Anyway, imagine we parallize the work “one prime per thread”. So our imaginary 2027 thread is sharing a warp (and memory etc.) with other threads responsible for different primes: 2029, 2039, 2053, and so forth. At each iteration of the loop, each thread will compute the next multiple of its own prime, and then issue a write request to… somewhere in this global array of 1 million items. The write address won’t be cached, because who could have predicted it?

Even worse, these 32 writes will widely spread across memory. Writes to DRAM on a GPU come in 128-byte transactions, and if all 32 threads write to the same 128-byte block of memory, the writes can be “coalesced” into a single transaction. But if each thread writes to multiples of a different prime, the chip will be forced to handle 32 different transactions of 128 bytes each.

And finally, to protect against race conditions (what if two different prime threads try to write to the same spot at the same time?) we’ll need to use atomic operations – introducing further inefficiency.

Empirically, switching from “one $x$ per thread” trial division to “one prime per thread” sieving leads to a substantial (5-10x) slowdown in the search phase.

A more efficient solution

A hybrid approach, a sort of “data-local sieving,” turns out to give the best of both worlds.

A block of threads collaboratively loads a number of $x$ values (1024 values works well) into high-bandwidth shared memory. Once the values have been loaded, the threads will run the sieving procedure on these 1024 values.

// load 1024 x values into shared memory

for (int p_idx = threadIdx.x; p_idx < n_primes; p_idx += blockDim.x) {
    int p = primes[p_idx];
    // x_start = first multiple of p in this interval
    for (int x = x_start; x < x_end; x += p) {
        // label x as a multiple of p
    }
}

// write those 1024 x values back into global memory

As far as memory is concerned, this approach requires only one DRAM read and one write per $x$. Clearly this is best possible.
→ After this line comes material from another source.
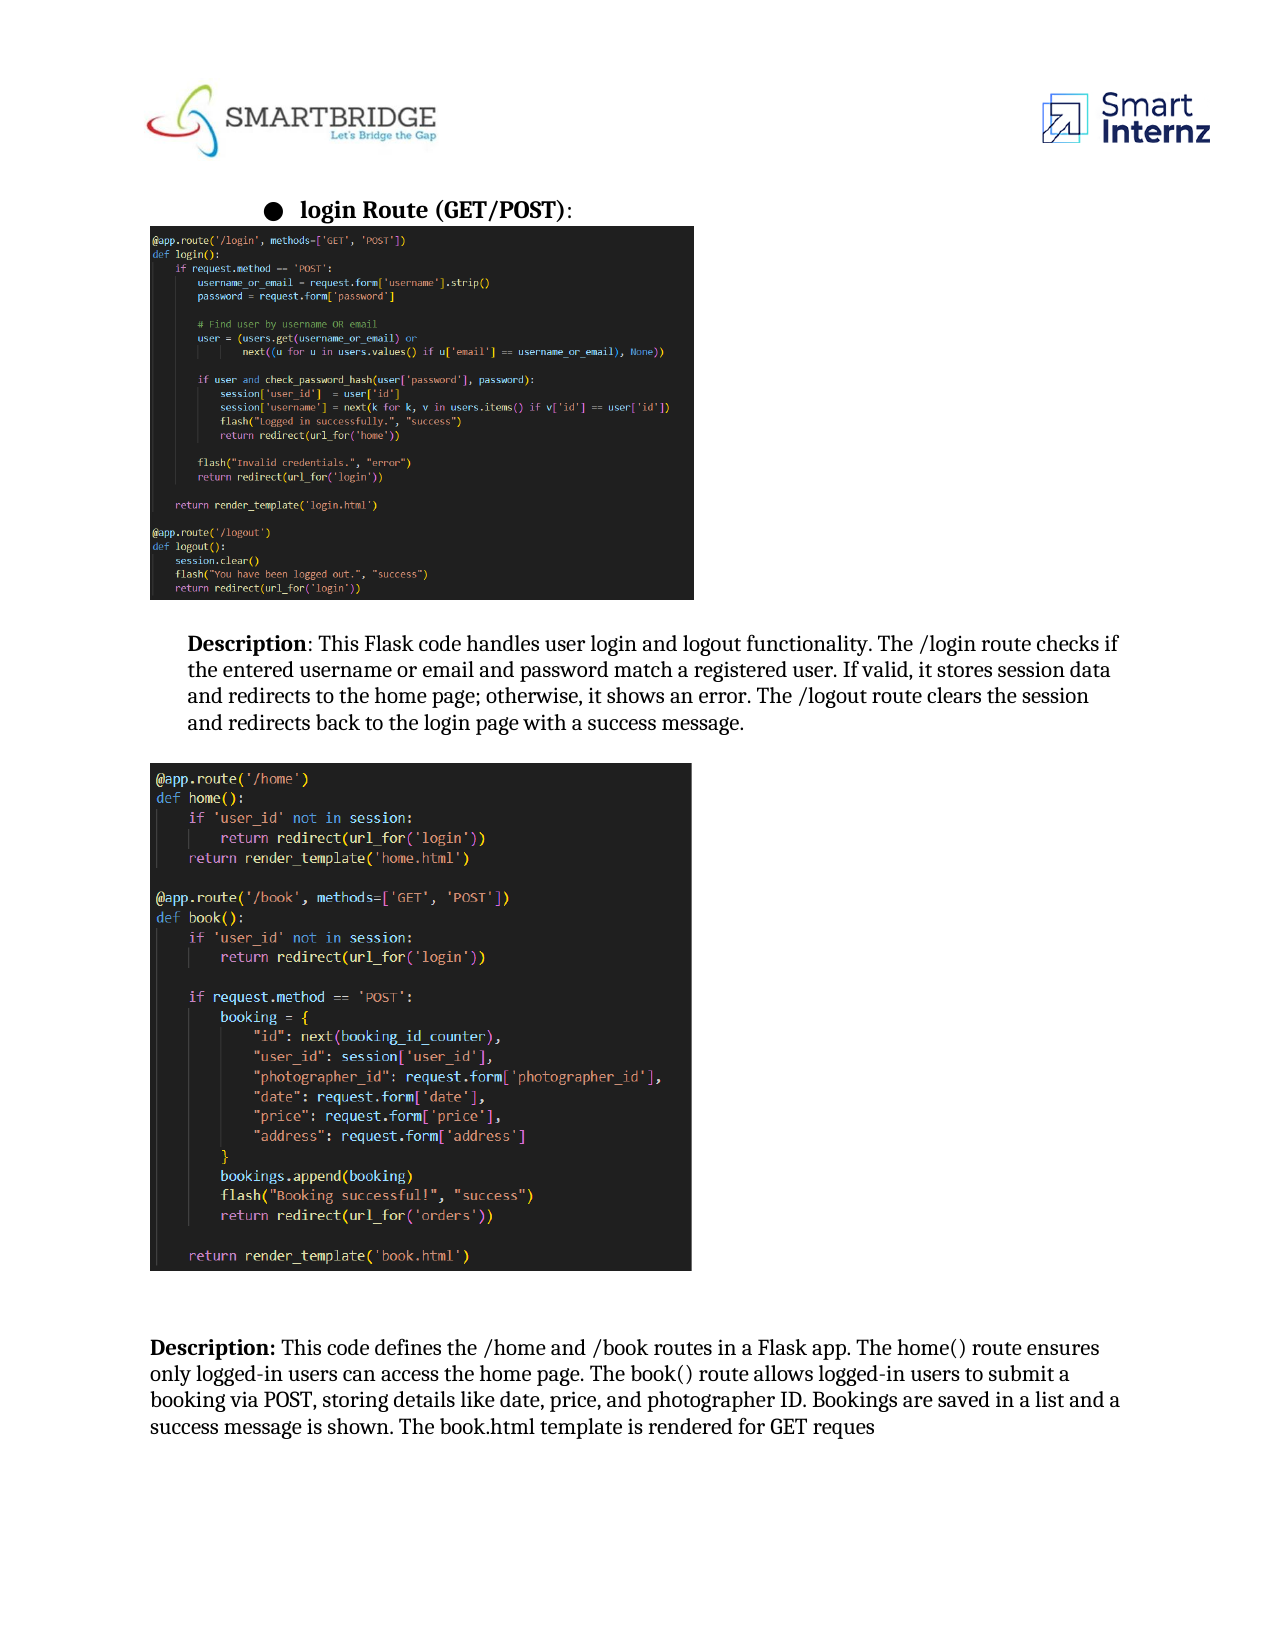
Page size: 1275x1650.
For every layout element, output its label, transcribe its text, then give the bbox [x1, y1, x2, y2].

As for computation, we keep most of the benefits of sieving. Remember: the total computation per prime $p$ is num_x with the naive algorithm, versus $num_x / p$ with sieving – so sieving gives a factor of $p$ savings. This algorithm processes 1024 values of $x$ at a cost of \[ 1 + 1024 / p: \] the initial calculation of x_start is required once, but the inner loop strides through the $x$ values in steps of $p$. The total cost for all $num_x$ values is \[ num_x \left ( \frac{1}{1024} + \frac{1}{p} \right ). \] In words:

When $p < 1024$, the algorithm is almost as compute-efficient as sieving.
When $p > 1024$, the algorithm is 1024 times faster than the naive algorithm. That’s pretty good.

One more note: From experiments, it turns out to be most efficient to run the naive algorithm for very small primes ($p < 32$), and then switch to this hybrid memory-local sieve for $p > 32$.

What’s next?

We’ve done some pretty good optimizations on the search phase. Next I want to see what we can do about:

solve, and
preprocessing.

The solve phase involves row-reducing a binary matrix. It’s not the most natural candidate for parallelization – too much memory interaction between rows – but I’m doing some experiments to see if I can get speedup on a GPU.

The preprocessing phase is also surprisingly time-consuming (~20 sec for a 192-bit $N$). Here again there is room to optimize by factoring out some parallelization-friendly parts for execution on GPU.